4. I know how to recycle.

It’s 2014 — everyone recycles. You saw An Inconvenient Truth, you’re on top of these things. But then your new Portland friend goes to throw something away in your kitchen, sees a cereal box on top, and says: “I’m sorry, this is your cardboard recycling, not your garbage, correct?”

Luckily, he can’t see the rotten produce that you haven’t figured out how to compost, lying just below the flattened vessel of Lucky Charms. You tell him: “Yes of course!” and discretely toss his garbage in another plastic bag that’s lying around because you haven’t stocked up on reusable shopping bags just yet, either.

5. The rain will make me more productive.
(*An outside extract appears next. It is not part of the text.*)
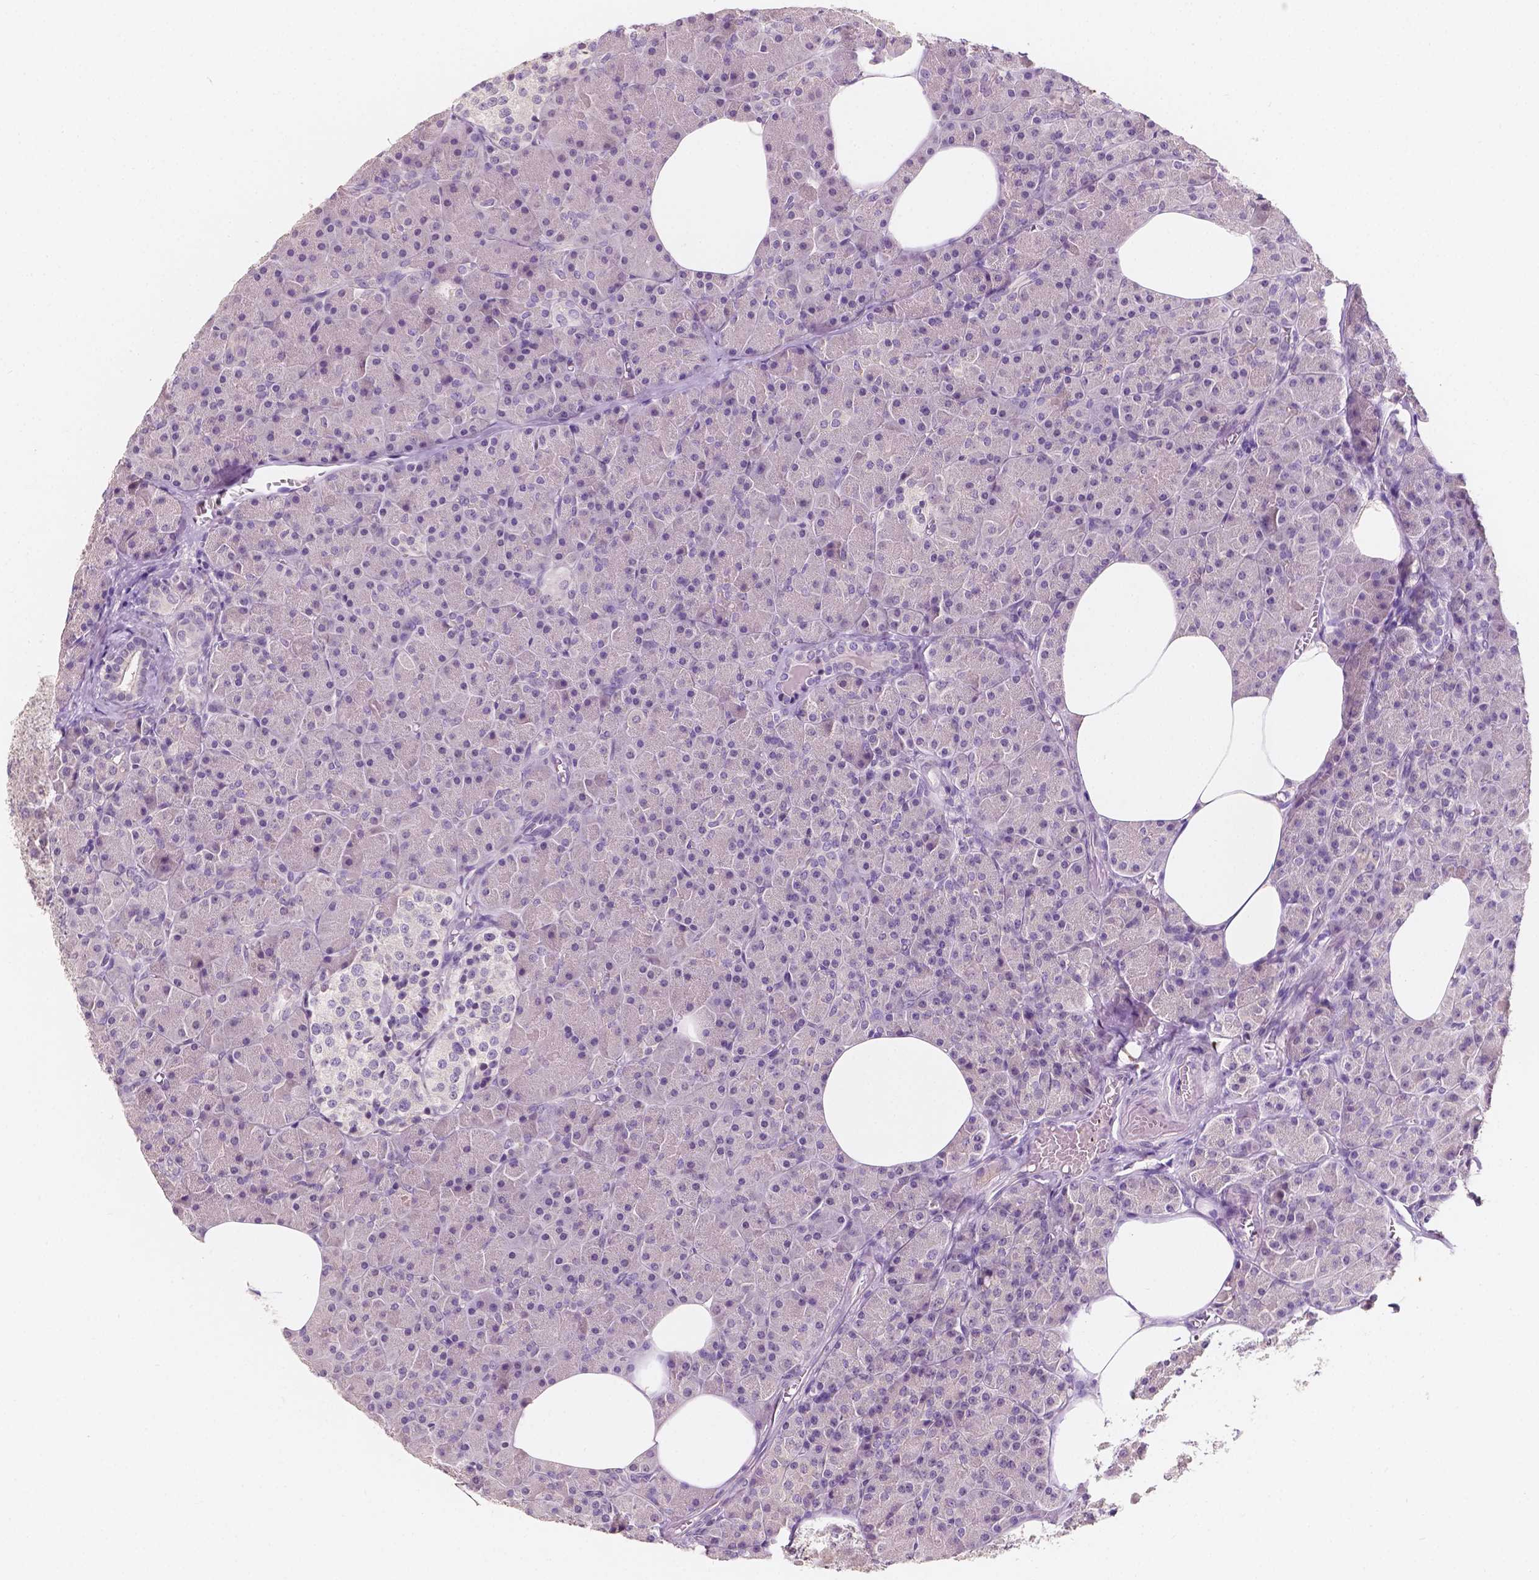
{"staining": {"intensity": "negative", "quantity": "none", "location": "none"}, "tissue": "pancreas", "cell_type": "Exocrine glandular cells", "image_type": "normal", "snomed": [{"axis": "morphology", "description": "Normal tissue, NOS"}, {"axis": "topography", "description": "Pancreas"}], "caption": "DAB (3,3'-diaminobenzidine) immunohistochemical staining of unremarkable pancreas exhibits no significant staining in exocrine glandular cells. The staining was performed using DAB to visualize the protein expression in brown, while the nuclei were stained in blue with hematoxylin (Magnification: 20x).", "gene": "TAL1", "patient": {"sex": "female", "age": 45}}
The rain will make you sad. The rain will make you restless. The rain will make you wet.

Eventually, you will acclimate to the incessant drizzle. But at that point, rain will be such a constant in your life that it won’t make you stay in and be more productive — it’ll just make you stop noticing.

Someday, maybe, the rain will inspire you to finally start writing that memoir of yours instead of hanging out at Powell’s Books because jumping over car-sized puddles to get downtown sounds exhausting. But not before you’ve developed the pallor of a vampire and completely restyled your wardrobe to a point where you always look like you’re about to go hiking.
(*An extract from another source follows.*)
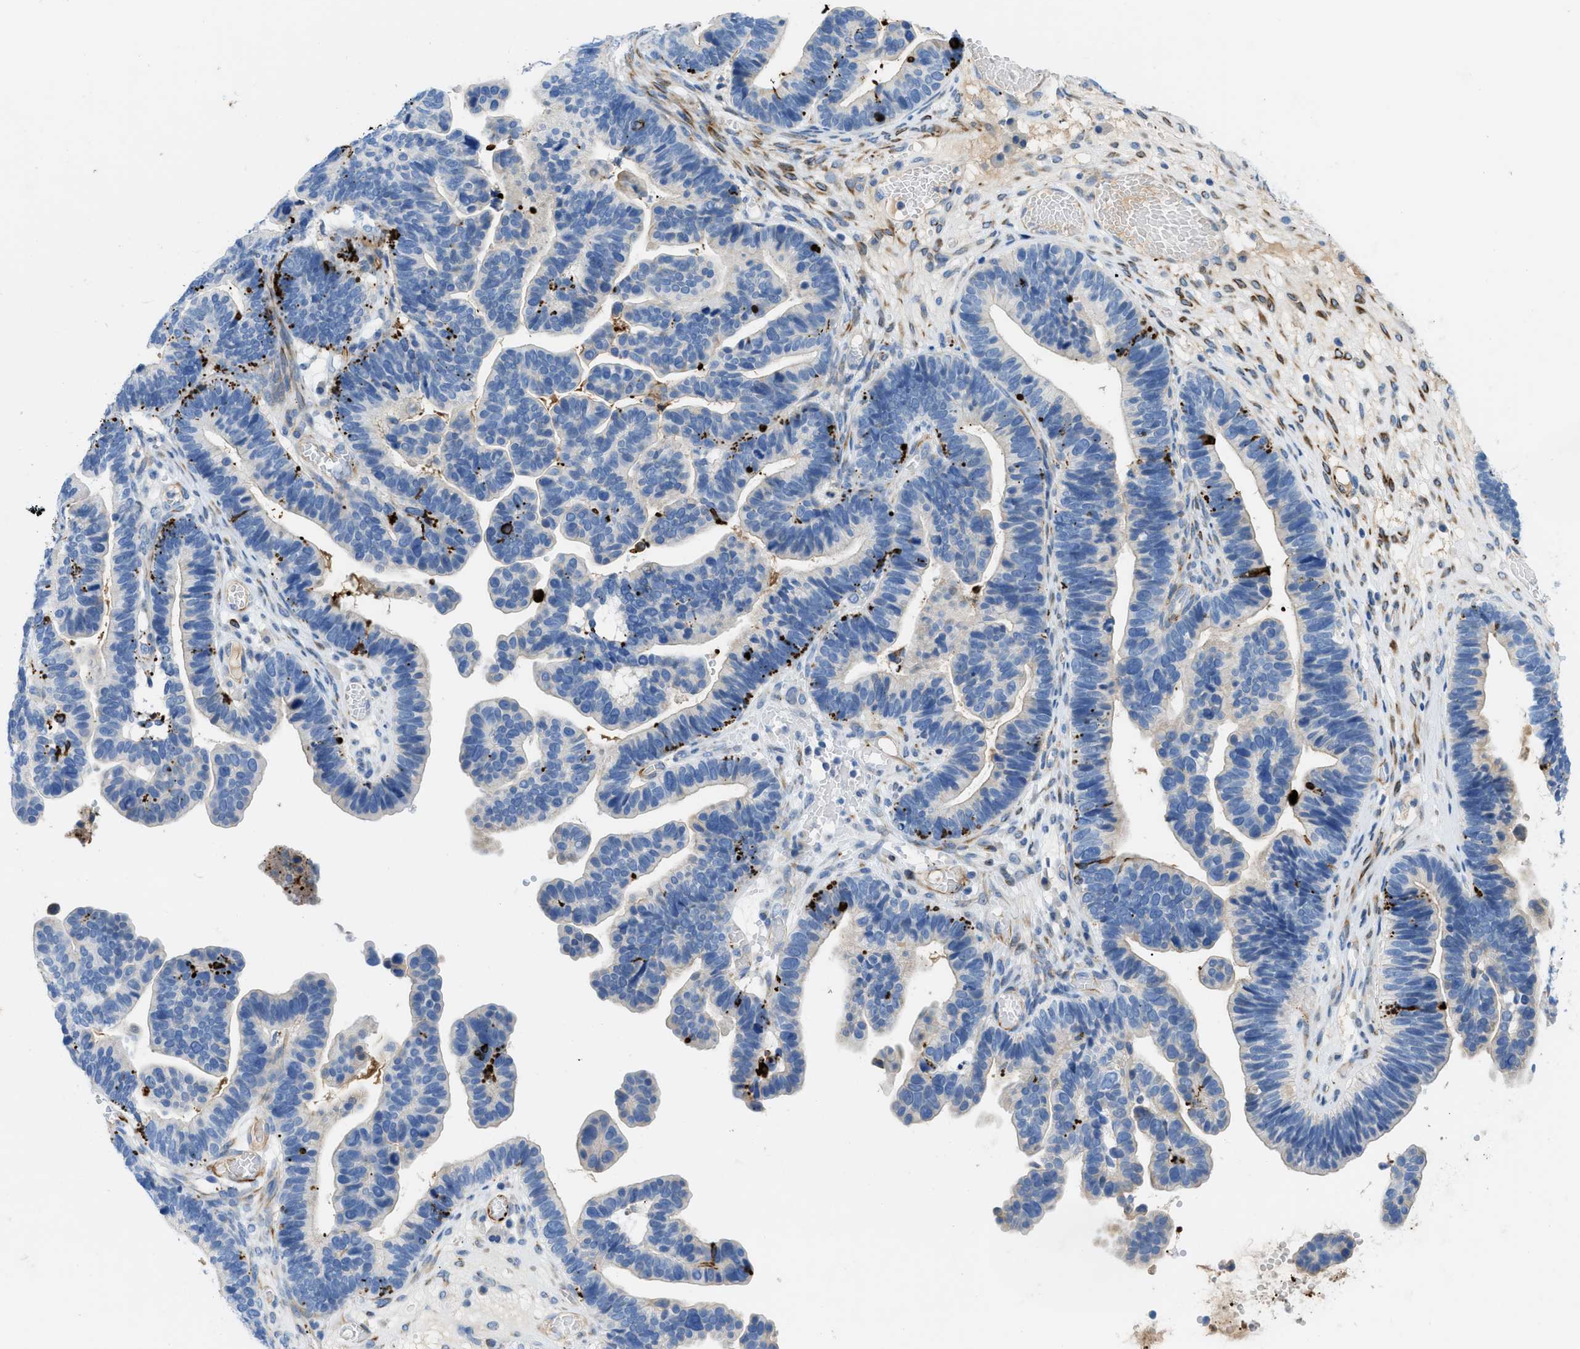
{"staining": {"intensity": "negative", "quantity": "none", "location": "none"}, "tissue": "ovarian cancer", "cell_type": "Tumor cells", "image_type": "cancer", "snomed": [{"axis": "morphology", "description": "Cystadenocarcinoma, serous, NOS"}, {"axis": "topography", "description": "Ovary"}], "caption": "Serous cystadenocarcinoma (ovarian) was stained to show a protein in brown. There is no significant positivity in tumor cells. (DAB immunohistochemistry (IHC), high magnification).", "gene": "XCR1", "patient": {"sex": "female", "age": 56}}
6. It’ll be hard to meet new people.

One upside to Portland’s lack of services is the fact that it forces you to interact with people. Which is great, because Portland people are ridiculously nice.

Not that you’ll necessarily become best friends with your pizza-delivery boy, but the openness and friendliness of Portlanders makes moving here far less daunting than most cities. Walk down the street and people make eye contact and smile. Call a customer service line and the person on the other end will chat you up like they’ve just discovered you’re second cousins.

If you’re looking to make friends, it’s easy to get out there and do all that in Portland. Whether you’re sitting at a bar or standing in line for groceries, people here reach out to strangers with refreshing kindness.

7. I am not a hipster.

Of course, you don’t call yourself one. But denying the title is the first sign that you are (at least a little bit) of the hipster persuasion.

If you felt drawn to Portland, then you probably have an appreciation for things like bike lanes, organic soaps, beanie hats, beards, plaid, vinyl records, thrift stores, fair trade coffee, and craft beer, all of which are available aplenty in “Stumptown.” And liking a combination of these things probably puts you somewhere on the hipster spectrum.

But fear not. Because once you move to Portland, you’ll realize that hipsters have it goin’ on. Girls look cute in thick-rimmed glasses, guys look sexy with beards, and we should all recycle more. So what’s everyone harshing on the hipsters for? They (you) are just trying to make the world a better, more bike-friendly place! Hipsters LOVE Portland. And once you’ve bought yourself a sensible rain jacket (from a thrift store), you will too.